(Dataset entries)
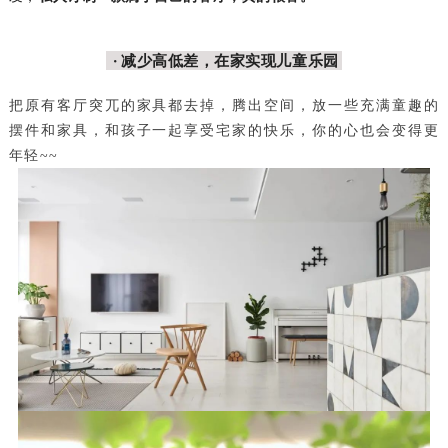
·
减少高低差，在家实现儿童乐园
把原有客厅突兀的家具都去掉，腾出空间，放一些充满童趣的
摆件和家具，和孩子一起享受宅家的快乐，你的心也会变得更
年轻~~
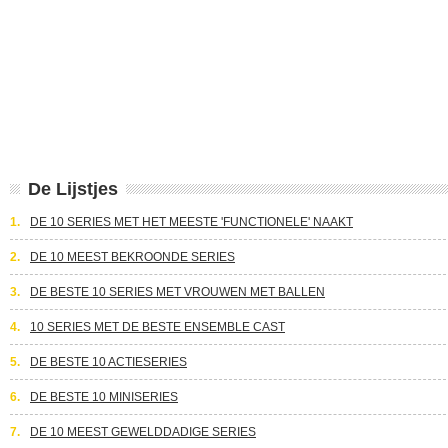
De Lijstjes
1.
DE 10 SERIES MET HET MEESTE 'FUNCTIONELE' NAAKT
2.
DE 10 MEEST BEKROONDE SERIES
3.
DE BESTE 10 SERIES MET VROUWEN MET BALLEN
4.
10 SERIES MET DE BESTE ENSEMBLE CAST
5.
DE BESTE 10 ACTIESERIES
6.
DE BESTE 10 MINISERIES
7.
DE 10 MEEST GEWELDDADIGE SERIES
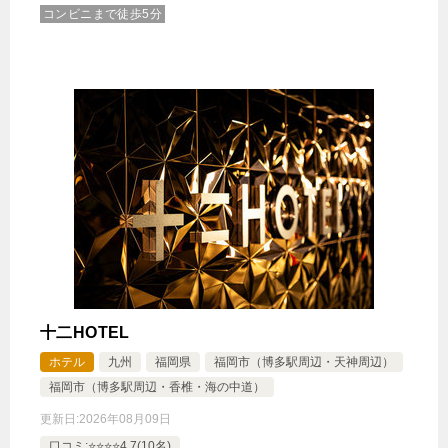
コンビニまで徒歩5分
十二HOTEL
ホテル
九州
福岡県
福岡市（博多駅周辺・天神周辺）
福岡市（博多駅周辺・香椎・海の中道）
更新日:
2026年08月09日
口コミ:⭐️⭐️⭐️⭐️4.7(10名)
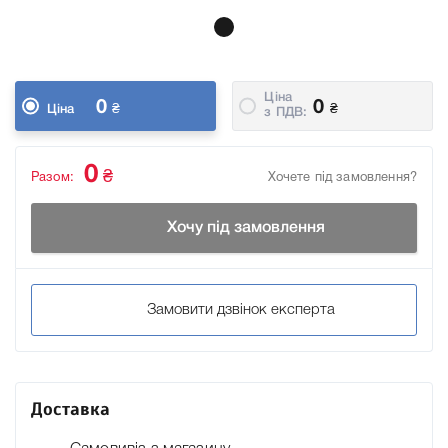
Ціна
0
0
₴
₴
Ціна
з ПДВ:
0
₴
Разом:
Хочете під замовлення?
Хочу під замовлення
Замовити дзвінок експерта
Доставка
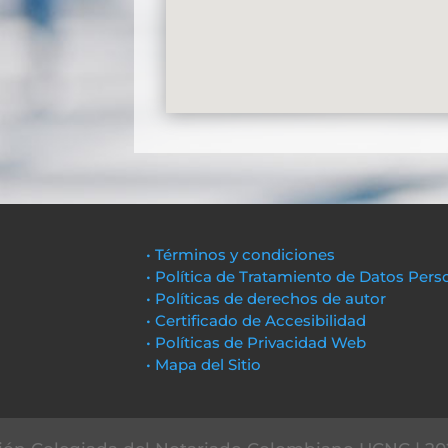
• Términos y condiciones
• Política de Tratamiento de Datos Pers
• Políticas de derechos de autor
• Certificado de Accesibilidad
• Políticas de Privacidad Web
• Mapa del Sitio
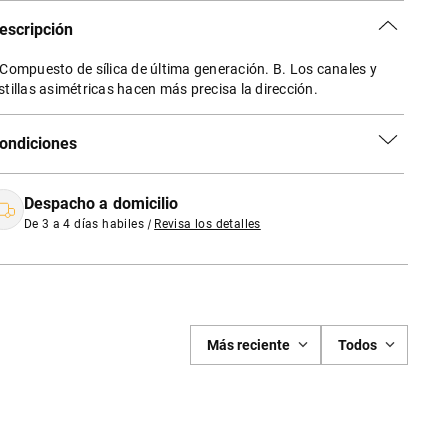
escripción
 Compuesto de sílica de última generación. B. Los canales y
stillas asimétricas hacen más precisa la dirección.
ondiciones
Despacho a domicilio
De 3 a 4 días habiles
|
Revisa los detalles
Más reciente
Todos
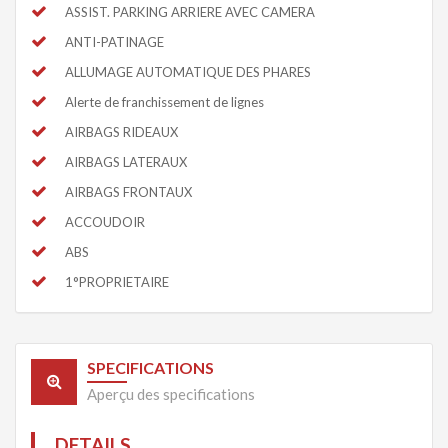
ASSIST. PARKING ARRIERE AVEC CAMERA
ANTI-PATINAGE
ALLUMAGE AUTOMATIQUE DES PHARES
Alerte de franchissement de lignes
AIRBAGS RIDEAUX
AIRBAGS LATERAUX
AIRBAGS FRONTAUX
ACCOUDOIR
ABS
1°PROPRIETAIRE
SPECIFICATIONS
Aperçu des specifications
DETAILS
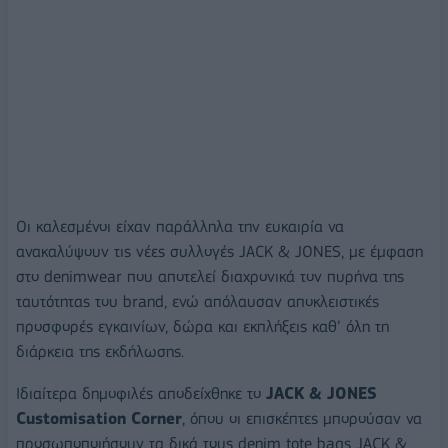
Οι καλεσμένοι είχαν παράλληλα την ευκαιρία να
ανακαλύψουν τις νέες συλλογές JACK & JONES, με έμφαση
στο denimwear που αποτελεί διαχρονικά τον πυρήνα της
ταυτότητας του brand, ενώ απόλαυσαν αποκλειστικές
προσφορές εγκαινίων, δώρα και εκπλήξεις καθ’ όλη τη
διάρκεια της εκδήλωσης.
Ιδιαίτερα δημοφιλές αποδείχθηκε το
JACK
&
JONES
Customisation
Corner
, όπου οι επισκέπτες μπορούσαν να
προσωποποιήσουν τα δικά τους denim tote bags JACK &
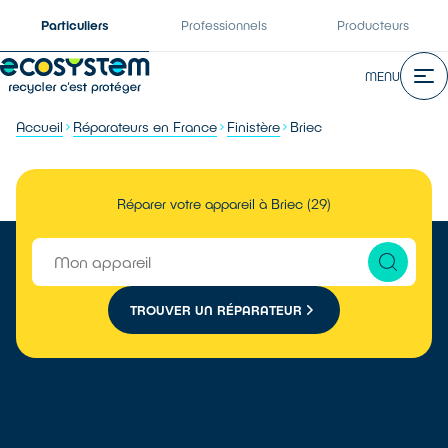
Particuliers
Professionnels
Producteurs
MENU
Accueil
Réparateurs en France
Finistère
Briec
Réparer votre appareil à Briec (29)
TROUVER UN RÉPARATEUR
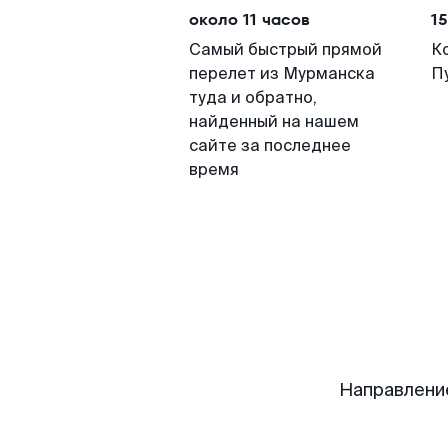
около 11 часов
15
Самый быстрый прямой
К
перелет из Мурманска
П
туда и обратно,
найденный на нашем
сайте за последнее
время
Направлени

◆ **TASK DETAILS**: Go through the data and gather every line that holds "JONES".

◆ **PROBLEM SOLUTION**:
ανακαλύψουν τις νέες συλλογές JACK & JONES, με έμφαση
JONES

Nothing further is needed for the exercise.